To conserve water for public good, we set up the Hindustan Unilever Foundation (HUF), a wholly–owned subsidiary of HUL. The HUF has undertaken water conservation and storage projects in the states of Madhya Pradesh, Gujarat, Tamil Nadu, Karnataka and Maharashtra. The projects are in partnership with state governments, NGOs, government agencies such as NABARD and members of the local community. The Foundation's partnerships have resulted in water storage and conservation potential to the extent of 25 billion litres as of March 2013. We aim to conserve 70 billion litres of water by 2015. Over the years, we expect one million people to benefit from our efforts and a 15% rise in crop production in villages in India.
Sustainability is now firmly at the heart of our business model and is driving growth, reducing costs and fuelling innovations that are good for the planet and for consumers. We see this as a source of competitive advantage for the business now and in the years ahead.

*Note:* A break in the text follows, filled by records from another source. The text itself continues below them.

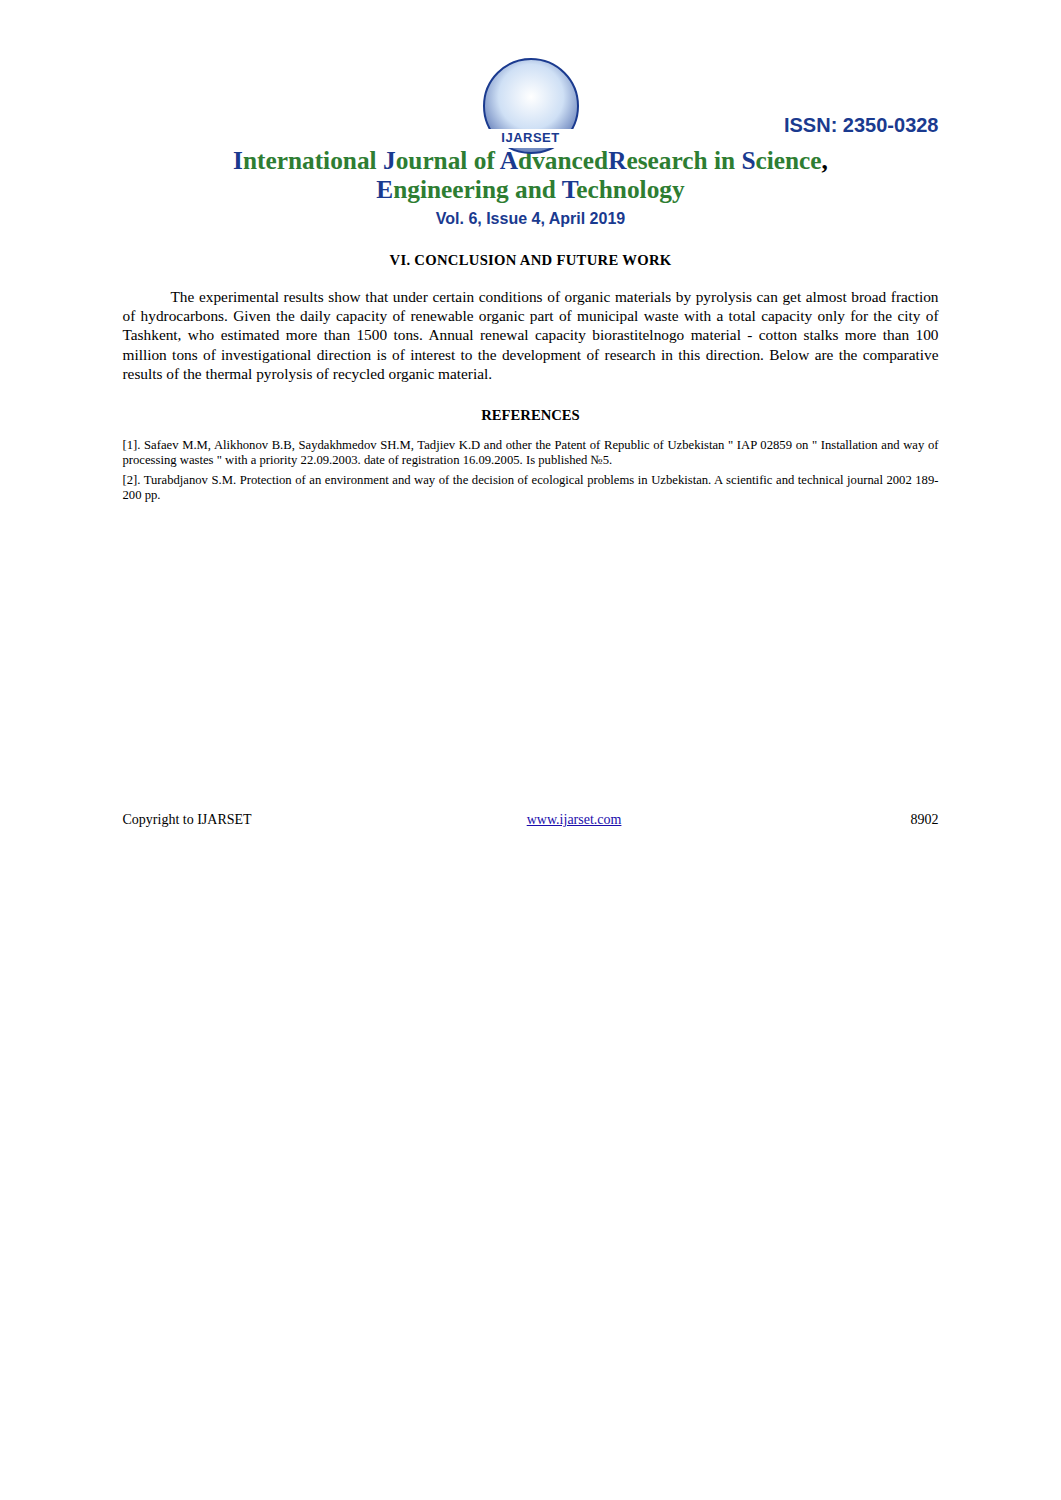IJARSET
ISSN: 2350-0328
International Journal of Advanced Research in Science,
Engineering and Technology
Vol. 6, Issue 4, April 2019
VI. CONCLUSION AND FUTURE WORK
The experimental results show that under certain conditions of organic materials by pyrolysis can get almost broad fraction of hydrocarbons. Given the daily capacity of renewable organic part of municipal waste with a total capacity only for the city of Tashkent, who estimated more than 1500 tons. Annual renewal capacity biorastitelnogo material - cotton stalks more than 100 million tons of investigational direction is of interest to the development of research in this direction. Below are the comparative results of the thermal pyrolysis of recycled organic material.
REFERENCES
[1]. Safaev M.M, Alikhonov B.B, Saydakhmedov SH.M, Tadjiev K.D and other the Patent of Republic of Uzbekistan " IAP 02859 on " Installation and way of processing wastes " with a priority 22.09.2003. date of registration 16.09.2005. Is published №5.
[2]. Turabdjanov S.M. Protection of an environment and way of the decision of ecological problems in Uzbekistan. A scientific and technical journal 2002 189-200 pp.
Copyright to IJARSET
www.ijarset.com
8902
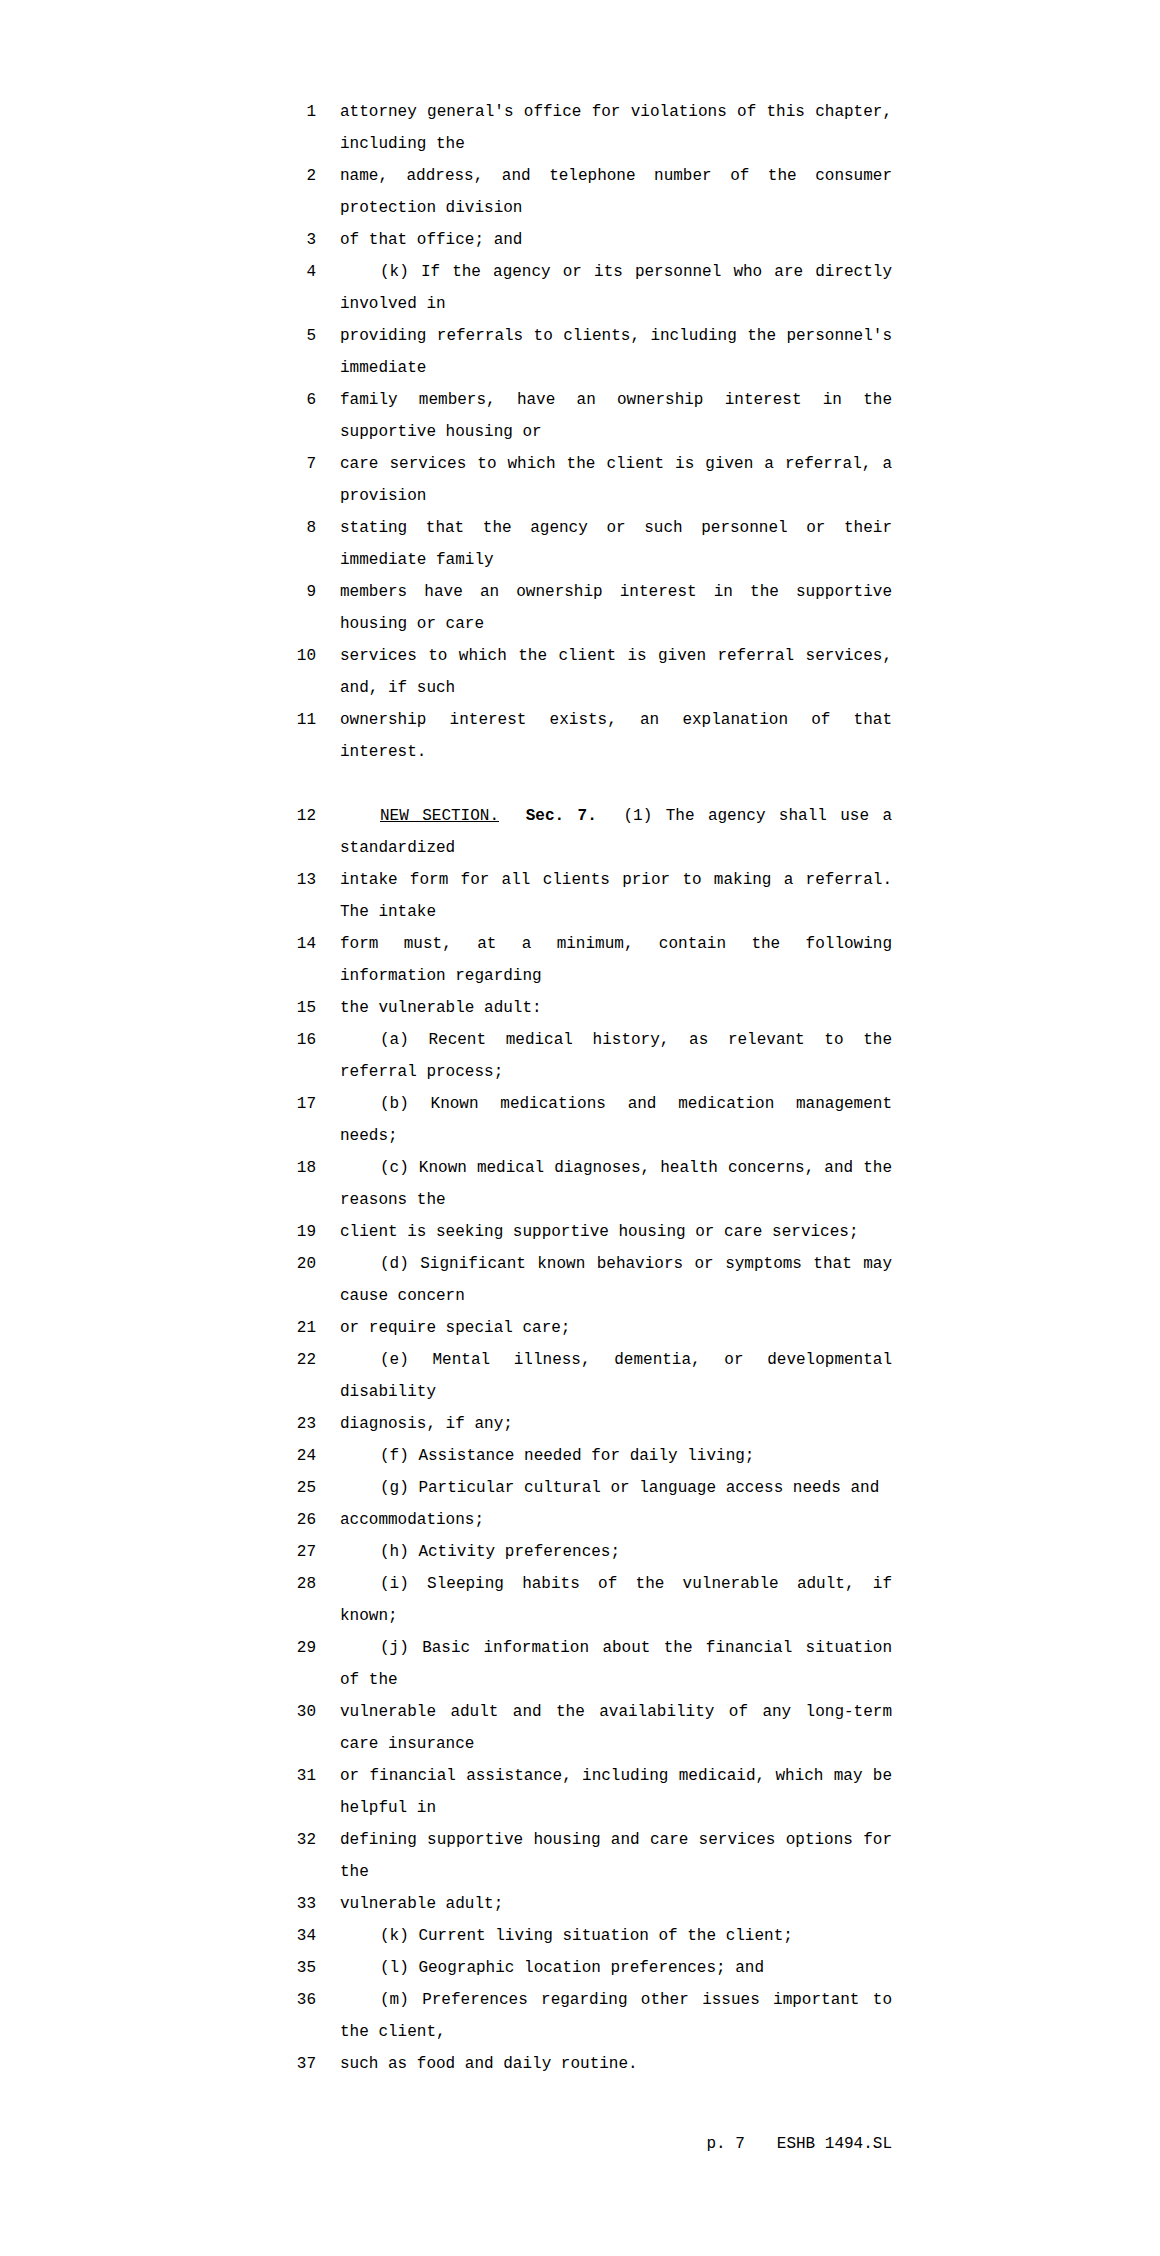1 attorney general's office for violations of this chapter, including the
2 name, address, and telephone number of the consumer protection division
3 of that office; and
4(k) If the agency or its personnel who are directly involved in
5 providing referrals to clients, including the personnel's immediate
6 family members, have an ownership interest in the supportive housing or
7 care services to which the client is given a referral, a provision
8 stating that the agency or such personnel or their immediate family
9 members have an ownership interest in the supportive housing or care
10 services to which the client is given referral services, and, if such
11 ownership interest exists, an explanation of that interest.
12 NEW SECTION. Sec. 7. (1) The agency shall use a standardized
13 intake form for all clients prior to making a referral. The intake
14 form must, at a minimum, contain the following information regarding
15 the vulnerable adult:
16(a) Recent medical history, as relevant to the referral process;
17(b) Known medications and medication management needs;
18(c) Known medical diagnoses, health concerns, and the reasons the
19 client is seeking supportive housing or care services;
20(d) Significant known behaviors or symptoms that may cause concern
21 or require special care;
22(e) Mental illness, dementia, or developmental disability
23 diagnosis, if any;
24(f) Assistance needed for daily living;
25(g) Particular cultural or language access needs and
26 accommodations;
27(h) Activity preferences;
28(i) Sleeping habits of the vulnerable adult, if known;
29(j) Basic information about the financial situation of the
30 vulnerable adult and the availability of any long-term care insurance
31 or financial assistance, including medicaid, which may be helpful in
32 defining supportive housing and care services options for the
33 vulnerable adult;
34(k) Current living situation of the client;
35(l) Geographic location preferences; and
36(m) Preferences regarding other issues important to the client,
37 such as food and daily routine.
p. 7 ESHB 1494.SL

We continued to attract the finest talent in the industry. We retained our position as the No 1 Employer Brand and for the fourth consecutive year, we were declared the "Dream Employer" in a survey across top business school students. We received several recognitions for our leadership practices and corporate governance. In Financial Year 2012–13, we were ranked 12th in the Forbes Super 50 list of "The World's Most Innovative Companies".
We have always believed that our biggest assets are our people. I would like to thank each and every employee whose commitment and efforts made Financial Year 2012–13 yet another successful year for the Company.
The current economic environment is extremely challenging; competitive intensity remains high and is likely to increase. However, we remain committed to drive the business towards delivering consistent, competitive, profitable and responsible growth.
I would like to thank you, all our shareholders, for your continued support and trust in us and our journey.